I have a Dreamhost VPS account and have been running out of memory and experiencing the dreaded forced reboots dh impose. I found it difficult to identify the offending sites that take up all that memory on my server. Every time I login and run top it was too late or I would find a website being crawled by a search bot. How to find a trend over time, without getting too complicated? My solution was to track the memory usage with ps and write that to individual files, then sort all those files and derive the top offenders in one list. Which is web accessible (or not) for easy viewing later. If my VPS reboots, I can go back to the individual files before the forced reboot and get details of whats causing the problem.
#!/bin/bash
#no trailing slash.

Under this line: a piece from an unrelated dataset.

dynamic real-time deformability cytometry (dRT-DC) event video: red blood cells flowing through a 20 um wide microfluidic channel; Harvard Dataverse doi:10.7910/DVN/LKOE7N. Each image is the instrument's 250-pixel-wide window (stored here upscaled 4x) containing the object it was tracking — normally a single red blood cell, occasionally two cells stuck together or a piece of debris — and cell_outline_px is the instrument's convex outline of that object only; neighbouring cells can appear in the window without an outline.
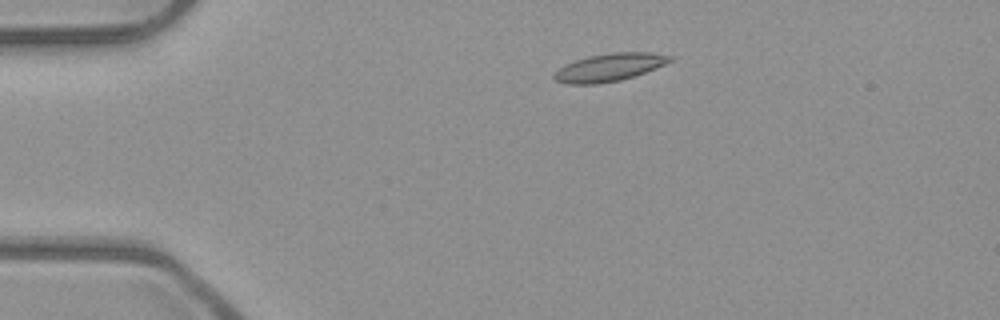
{"species": "common noctule bat (a hibernating species)", "species_latin": "Nyctalus noctula", "temperature_condition": "room temperature", "stored_images_in_passage": 5, "camera_frame_rate_fps": 3000, "um_per_image_px": 0.085, "animal": {"sex": "male", "body_mass_g": 23.1, "forearm_length_mm": 52.7}, "frame": {"image": 1, "passage_image": 2, "time_ms": 0.333, "image_size_px": [1000, 320], "cell_outline_px": [[672, 60], [656, 68], [620, 80], [596, 84], [568, 84], [556, 80], [552, 76], [564, 64], [588, 56], [612, 52], [652, 52], [672, 56]], "centroid_in_image_um": [51.79, 5.71], "position_along_channel_um": 33.2, "area_um2": 18.55}}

Be sure this dir exists.
path=/home/jason/jasonschaefer.com/memusages
logfile=index.txt
#how many days to keep files, remove after..
removeafter=5
# ps -[e]everything, [o]format
# rss is resident set size in kilobytes
# user:20 username with 20 char space so it won't revert to uid on usernames longer than 8 chars
# cmd:40 running command with 40 char column, stime=start time of cmd
# [h]hide headers, --sort=rss sorts on rss column
/bin/ps -eo rss,user:20,cmd:40,stime,pid h --sort=rss > $path/mem`date +"%F_%k-%M"`.txt
# sort unique, numeric on column 5 the pid, so we don't show duplicate processes.

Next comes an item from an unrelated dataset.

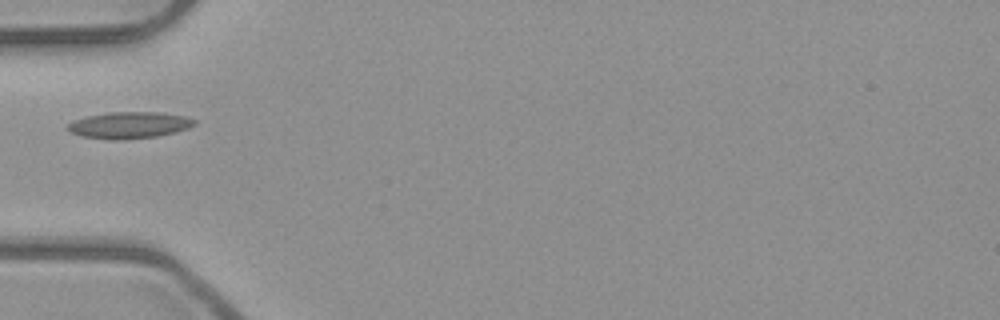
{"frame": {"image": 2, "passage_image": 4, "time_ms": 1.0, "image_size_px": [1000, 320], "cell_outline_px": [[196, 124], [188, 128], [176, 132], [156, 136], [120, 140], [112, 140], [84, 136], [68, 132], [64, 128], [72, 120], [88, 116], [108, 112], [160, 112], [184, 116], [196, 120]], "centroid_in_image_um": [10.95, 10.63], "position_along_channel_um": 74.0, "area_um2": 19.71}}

# then sort numeric, reverse on column 1 the memory usage, write the top 200 lines to our logfile.
/usr/bin/sort -u -n -k 5 $path/mem*.txt | /usr/bin/sort -n -r -k 1 | head -n 200 > $path/$logfile
#find files older than $removeafter days and remove them
/usr/bin/find $path -mtime $removeafter -exec rm -fr {} \;
Don’t forget to make it executable
chmod 755 /home/jason/memusages.sh
Then setup to run in cron, to run every ten minutes of every hour, every day, every month and every day of week. Change as needed.. I have it running every minute right now. Depending on your setup you may need to run this as root to see all system processes.